Why can't art just be a job like everything else? Art is about engaging with people for many of us. And this election, which has illustrated both the explicit and complicit racism of this country affects all of us. PEOPLE. "...the government of the people, by the people, for the people" is going to be led by a megalomaniac that according to the popular vote, most of us don't want to be our president. 

Something I know I'm capable of doing is organizing the shit out of anything and making things happen. There's strength in numbers and I want to hear from my fellow artists about what we can do to #popthebubble and reach people outside of our current spheres through art.

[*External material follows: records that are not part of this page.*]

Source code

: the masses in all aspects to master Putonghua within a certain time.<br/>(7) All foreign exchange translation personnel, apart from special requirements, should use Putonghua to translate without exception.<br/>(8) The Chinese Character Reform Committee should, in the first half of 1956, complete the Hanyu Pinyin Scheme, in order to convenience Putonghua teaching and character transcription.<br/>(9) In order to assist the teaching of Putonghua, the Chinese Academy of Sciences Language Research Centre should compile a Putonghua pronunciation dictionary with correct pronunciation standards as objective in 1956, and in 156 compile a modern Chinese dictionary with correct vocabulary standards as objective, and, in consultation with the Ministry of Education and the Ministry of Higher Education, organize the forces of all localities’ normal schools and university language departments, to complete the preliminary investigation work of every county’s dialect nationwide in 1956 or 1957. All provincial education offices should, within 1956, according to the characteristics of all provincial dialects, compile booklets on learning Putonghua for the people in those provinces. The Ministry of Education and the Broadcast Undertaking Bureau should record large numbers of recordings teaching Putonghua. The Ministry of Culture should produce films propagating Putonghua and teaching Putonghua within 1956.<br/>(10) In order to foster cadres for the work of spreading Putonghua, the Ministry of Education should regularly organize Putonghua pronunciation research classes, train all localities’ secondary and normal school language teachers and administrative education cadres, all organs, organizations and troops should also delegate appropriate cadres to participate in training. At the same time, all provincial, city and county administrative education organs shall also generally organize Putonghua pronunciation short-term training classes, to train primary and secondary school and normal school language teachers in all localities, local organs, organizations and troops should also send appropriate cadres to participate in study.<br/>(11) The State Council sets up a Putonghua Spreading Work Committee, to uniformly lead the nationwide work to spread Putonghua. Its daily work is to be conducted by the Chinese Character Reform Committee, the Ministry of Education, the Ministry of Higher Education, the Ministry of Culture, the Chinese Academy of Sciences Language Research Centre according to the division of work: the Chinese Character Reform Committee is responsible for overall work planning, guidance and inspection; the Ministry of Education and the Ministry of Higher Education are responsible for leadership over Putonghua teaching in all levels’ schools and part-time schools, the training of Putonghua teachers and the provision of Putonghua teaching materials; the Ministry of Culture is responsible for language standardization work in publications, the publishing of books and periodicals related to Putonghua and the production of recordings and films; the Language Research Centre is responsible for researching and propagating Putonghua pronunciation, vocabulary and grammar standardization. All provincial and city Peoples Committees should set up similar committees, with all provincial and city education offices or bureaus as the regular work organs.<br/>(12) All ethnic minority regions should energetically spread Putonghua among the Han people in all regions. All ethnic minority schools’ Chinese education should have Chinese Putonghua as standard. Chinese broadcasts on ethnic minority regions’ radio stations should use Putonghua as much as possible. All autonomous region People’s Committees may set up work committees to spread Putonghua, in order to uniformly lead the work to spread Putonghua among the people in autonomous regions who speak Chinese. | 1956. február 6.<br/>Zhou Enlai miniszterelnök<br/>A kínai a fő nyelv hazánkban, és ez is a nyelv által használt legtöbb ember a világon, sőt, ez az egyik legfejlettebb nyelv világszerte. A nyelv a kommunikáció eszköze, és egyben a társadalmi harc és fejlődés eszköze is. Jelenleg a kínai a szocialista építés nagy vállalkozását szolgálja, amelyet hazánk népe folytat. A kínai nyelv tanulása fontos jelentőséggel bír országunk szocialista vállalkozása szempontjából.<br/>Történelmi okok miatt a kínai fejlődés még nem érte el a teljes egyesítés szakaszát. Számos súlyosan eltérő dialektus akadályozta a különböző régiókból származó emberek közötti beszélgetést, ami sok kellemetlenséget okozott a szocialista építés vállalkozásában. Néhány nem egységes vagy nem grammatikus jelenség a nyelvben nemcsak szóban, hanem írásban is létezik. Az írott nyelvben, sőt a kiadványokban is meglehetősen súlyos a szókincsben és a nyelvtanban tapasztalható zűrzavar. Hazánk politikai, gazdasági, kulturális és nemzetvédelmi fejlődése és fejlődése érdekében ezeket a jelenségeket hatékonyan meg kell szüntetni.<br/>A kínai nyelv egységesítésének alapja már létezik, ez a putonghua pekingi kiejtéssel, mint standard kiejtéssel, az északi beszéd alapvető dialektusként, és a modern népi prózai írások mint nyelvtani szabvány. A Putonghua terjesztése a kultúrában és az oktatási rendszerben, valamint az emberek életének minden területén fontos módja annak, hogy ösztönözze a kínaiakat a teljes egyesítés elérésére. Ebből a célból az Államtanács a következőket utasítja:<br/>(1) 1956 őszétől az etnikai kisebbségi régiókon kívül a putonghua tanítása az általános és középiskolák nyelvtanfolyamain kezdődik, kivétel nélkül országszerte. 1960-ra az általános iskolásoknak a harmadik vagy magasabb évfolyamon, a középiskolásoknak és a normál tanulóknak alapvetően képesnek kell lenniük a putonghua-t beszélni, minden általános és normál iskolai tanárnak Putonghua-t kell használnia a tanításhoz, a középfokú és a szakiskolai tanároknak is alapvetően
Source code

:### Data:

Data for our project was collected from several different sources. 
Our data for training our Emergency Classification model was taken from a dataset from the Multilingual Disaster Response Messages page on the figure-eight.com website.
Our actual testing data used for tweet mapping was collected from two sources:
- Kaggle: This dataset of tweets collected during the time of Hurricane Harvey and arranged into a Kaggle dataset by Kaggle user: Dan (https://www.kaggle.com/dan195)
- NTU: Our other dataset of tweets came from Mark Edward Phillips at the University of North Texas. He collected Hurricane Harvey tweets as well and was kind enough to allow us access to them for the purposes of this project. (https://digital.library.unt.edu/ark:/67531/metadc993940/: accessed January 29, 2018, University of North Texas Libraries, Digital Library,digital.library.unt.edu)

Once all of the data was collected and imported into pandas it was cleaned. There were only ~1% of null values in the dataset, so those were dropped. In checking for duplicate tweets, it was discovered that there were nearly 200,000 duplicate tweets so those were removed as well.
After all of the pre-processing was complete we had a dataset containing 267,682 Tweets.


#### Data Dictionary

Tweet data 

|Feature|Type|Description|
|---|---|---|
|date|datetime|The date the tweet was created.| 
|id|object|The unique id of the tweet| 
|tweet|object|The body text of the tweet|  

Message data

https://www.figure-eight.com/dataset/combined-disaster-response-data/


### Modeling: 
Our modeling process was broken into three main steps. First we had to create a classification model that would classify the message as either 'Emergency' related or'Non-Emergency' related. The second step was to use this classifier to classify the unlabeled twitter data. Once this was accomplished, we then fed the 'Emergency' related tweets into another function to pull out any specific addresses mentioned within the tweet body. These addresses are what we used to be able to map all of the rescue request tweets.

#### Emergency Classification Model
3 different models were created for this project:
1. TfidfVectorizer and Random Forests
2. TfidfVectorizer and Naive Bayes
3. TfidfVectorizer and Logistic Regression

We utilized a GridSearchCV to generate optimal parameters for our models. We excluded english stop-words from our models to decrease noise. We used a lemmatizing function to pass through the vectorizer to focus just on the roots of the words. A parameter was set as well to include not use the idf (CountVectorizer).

Or we can just keep making art apart from this, and keep donating, signing petitions, etc....ain't nothing wrong with that. But we need to try. I feel a responsibility as an artist to just step the hell up already. Stay tuned for a meeting in the coming weeks (no more than two because I hate when things lost momentum). In the meantime, feel free to share your thoughts in the comments!

I'll be eloquent another day

 
 

I’m currently doing research for a project that I’m going to start digging into later this summer. And I’m aiming to finish this blog post by 3:30 pm, which is in 15 minutes, when I have to head out the door.

Over the past couple of years, I’ve been reflecting deeply on race and gender. And not in the general sense, but specifically about being a woman of Asian descent, being Filipino, and a Filipino artist, in America. There are so many contradictions and I’ll be eloquent on another day, but now I’m down to 10 minutes. With the way I’ve been brought up, there’s a mixture of pride (lumpia is THE BEST type of eggroll, #sorrynotsorry; Pacquiao (as an athlete, not as a person!); Boracay is one of the most stunning beaches in the world) and self-loathing (stay out of the sun to avoid getting dark; use skin-bleaching soap; looking more Chinese=better). I’m proud to understand every word of Tagalog, although I do need to brush up on my speaking. I love so much about the country where my parents come from, but it can also be such a sad place. Last night I watched the movie Metro Manila and it pained me to see the slums of the Philippines that are all too real, and the way most of the world sees us.  

Us? I was born in the United States so I’m American...wtf am I even talking about? But as I’ve gotten older I’ve been drawn to investigating how my upbringing as a daughter of Filipino Immigrants have affected my worldview. It’s become undeniable, unavoidable. Being born female and having the natural inclination to prove I can do anything boys do definitely complicated things, as Filipinos still had a “traditional” view of women when I was growing up: I had to beg to play volleyball (luckily I did; I was good and played varsity for 3 years of high school…in fact, I often thought I’d pursue volleyball instead of piano) and when I wanted to skateboard, my dad was resistant and asked if I was a lesbian. (And of course I didn’t back down without a fight. And of course I won. For the record, my dad is actually a really nice, open-minded guy…he’s grown a lot, so please don’t hate on him! Plus I keep him in line. And I’m a shitty skateboarder.)   

I need to finish this up so long story long: I’m creating a piece that incorporates a Filipino dance called the Tinikling. I’ve found a lot of metaphors in the dance itself that I think I can really expand on. This week I've been reading through various texts and I thought I’d try writing this (very rushed) post as part of my process.

If you are also the child or descendant of immigrants and want to share anything related about your own experience, please feel free to comment!